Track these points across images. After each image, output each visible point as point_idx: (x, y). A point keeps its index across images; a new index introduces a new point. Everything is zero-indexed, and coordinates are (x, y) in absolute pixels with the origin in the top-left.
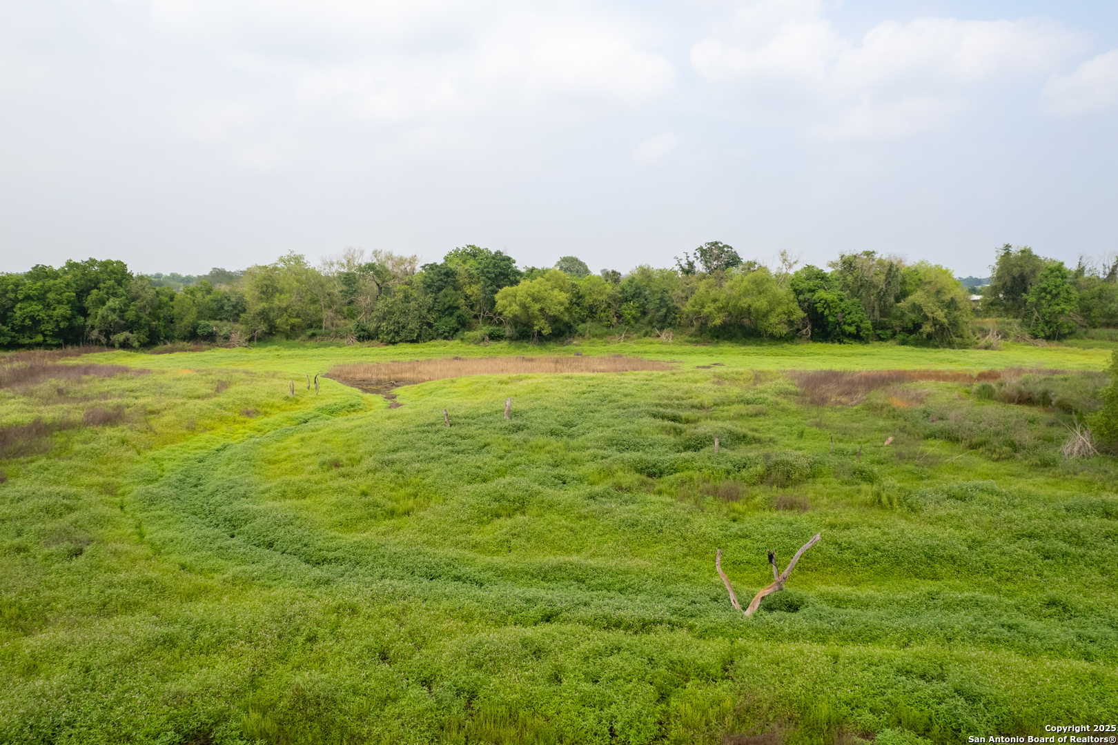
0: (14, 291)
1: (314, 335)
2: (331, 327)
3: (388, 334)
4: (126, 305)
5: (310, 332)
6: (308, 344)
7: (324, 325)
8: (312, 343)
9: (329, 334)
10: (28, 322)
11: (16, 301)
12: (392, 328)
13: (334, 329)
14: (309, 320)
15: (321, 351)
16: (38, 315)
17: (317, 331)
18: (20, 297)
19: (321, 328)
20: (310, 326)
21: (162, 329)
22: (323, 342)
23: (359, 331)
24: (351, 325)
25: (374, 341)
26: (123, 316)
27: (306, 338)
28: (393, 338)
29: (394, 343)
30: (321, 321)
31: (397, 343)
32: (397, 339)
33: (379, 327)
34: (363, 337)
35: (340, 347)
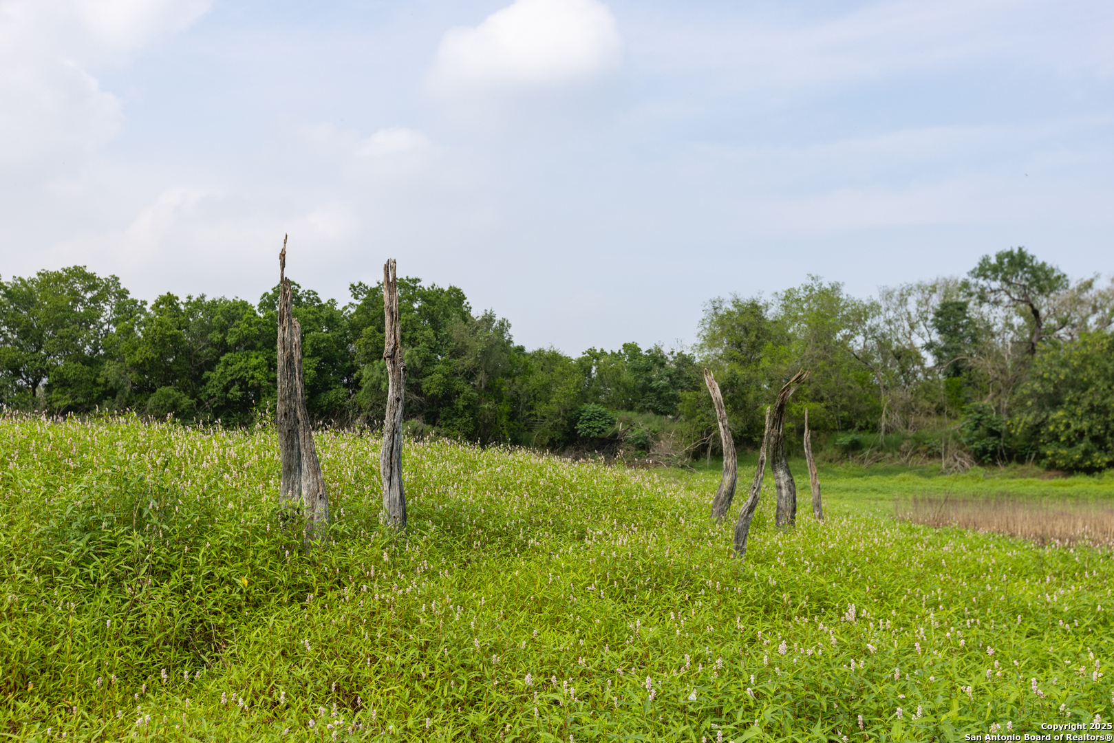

+ + +

TASK:
Reproduce the rows above verbatim, omitting the pictures from your answer.

YOUR SOLUTION:
Track these points across images. After each image, output each visible point as point_idx: (x, y). A point keeps its index across images; a new index introduces a new point. Everything is zero-indexed, and coordinates are (x, y) in absolute pixels with the origin in the top-left.
0: (14, 291)
1: (314, 335)
2: (331, 327)
3: (388, 334)
4: (126, 305)
5: (310, 332)
6: (308, 344)
7: (324, 325)
8: (312, 343)
9: (329, 334)
10: (28, 322)
11: (16, 301)
12: (392, 328)
13: (334, 329)
14: (309, 320)
15: (321, 351)
16: (38, 315)
17: (317, 331)
18: (20, 297)
19: (321, 328)
20: (310, 326)
21: (162, 329)
22: (323, 342)
23: (359, 331)
24: (351, 325)
25: (374, 341)
26: (123, 316)
27: (306, 338)
28: (393, 338)
29: (394, 343)
30: (321, 321)
31: (397, 343)
32: (397, 339)
33: (379, 327)
34: (363, 337)
35: (340, 347)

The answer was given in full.